Did I forget to mention that the staff at The Perch braved the squalls to bring food to us from the pub throughout the evening? They did. Ample space between sets could be a disaster at an event like this, but actually it merely served to give more focus to what seemed to be the primary aim of the event, to enjoy a relaxed time together in the presence of artistic greatness.

Next up were C Duncan. Chris and his band are on the cusp of releasing a lovely debut album on Fat Cat Records, had travelled from Scotland to play, iced cakes for the event (naturally, Vez makes cakes for the performers, because she doesn’t have enough else to do) and presented a polished and diverse set of electronic folk songs. Having spent some time with the album in preparation for writing about it in July, it was a pleasure to see how well these songs transferred to the live stage. Once I’d got over my disgust at how young the band looked (I think I’m getting old) I was captivated by their close harmonies, and the way they were able to move seamlessly from fractured folk on the one hand and stomping summer-inspired pop on the other.

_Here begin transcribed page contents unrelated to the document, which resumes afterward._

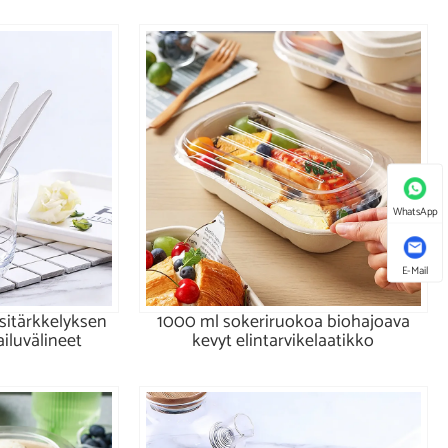
WhatsApp
E-Mail
sitärkkelyksen
1000 ml sokeriruokoa biohajoava
iluvälineet
kevyt elintarvikelaatikko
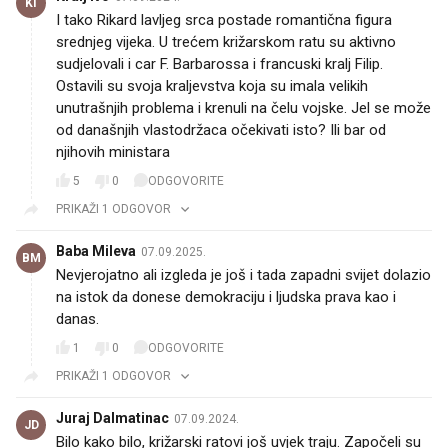
KI
I tako Rikard lavljeg srca postade romantična figura
srednjeg vijeka. U trećem križarskom ratu su aktivno
sudjelovali i car F. Barbarossa i francuski kralj Filip.
Ostavili su svoja kraljevstva koja su imala velikih
unutrašnjih problema i krenuli na čelu vojske. Jel se može
od današnjih vlastodržaca očekivati isto? Ili bar od
njihovih ministara
5
0
ODGOVORITE
PRIKAŽI 1 ODGOVOR
Baba Mileva
07.09.2025.
BM
Nevjerojatno ali izgleda je još i tada zapadni svijet dolazio
na istok da donese demokraciju i ljudska prava kao i
danas.
1
0
ODGOVORITE
PRIKAŽI 1 ODGOVOR
Juraj Dalmatinac
07.09.2024.
JD
Bilo kako bilo, križarski ratovi još uvjek traju. Započeli su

It was a great set. I hope that the addition of a drummer to the live act will give them an added punch and confidence, without taking away the intimacy they were able to convey as a trio. And, in case I didn’t spell it out, the album is one to keep an eye out for.

Next, there was more bad news. Laura Moody, the night’s headline act was unwell and unable to play. It’s her birthday today so I hope she’s better! She had been replaced at the last moment by another artist with a fantastic name, Salvation Bill. I’d never seen, experienced or known of Salvation Bill up to the point when he meekly appeared on the stage at around 9.30. My life will never be the same having witnessed him. This wasn’t a set at a festival. It wasn’t even an event. This was something else entirely. You’d think that a guy, a guitar, some backing tracks and a drum machine couldn’t do much damage. You’d be wrong. Salvation Bill has a voice to die for. Like the best bits of Matt Bellamy, Chris Martin and Kate Bush (!) and he obviously has a musical mindset permanently directed towards “set phasers to stun”. I wish I could tell you what the songs were about, but I really have no idea. I recollect one about a barking dog which ended up dead, and another which had something to do with prison, but I have to be honest, I was alternating between laughing at the audacity of the lyrics, and the compositional mastery on display to take proper notice. Chords progress in ways that every producer I’ve ever had has told me that they’re not allowed to, however much I’ve argued. Melodies strain at the bounds of common sense before, each and every time, tumbling over in to the supposed abyss of wrong, only to turn out to be perfect. That the evening finished with a chorus of looped howling dogs while “Bill” cavorted round the venue playing a deranged saxophone solo might make it sound like some kind of debauched nonsense, but it was a perfect end to a really special evening.

My only sadness is that I can’t be there today.

One final note. The bill of the evening flowed perfectly. It had been meticulously curated. It made perfect sense, in spite of making no sense at all. For this, and for so much else, huge kudos to Vez. Irregular Folk is a new “Do not miss” date in my diary. Make sure you don’t either.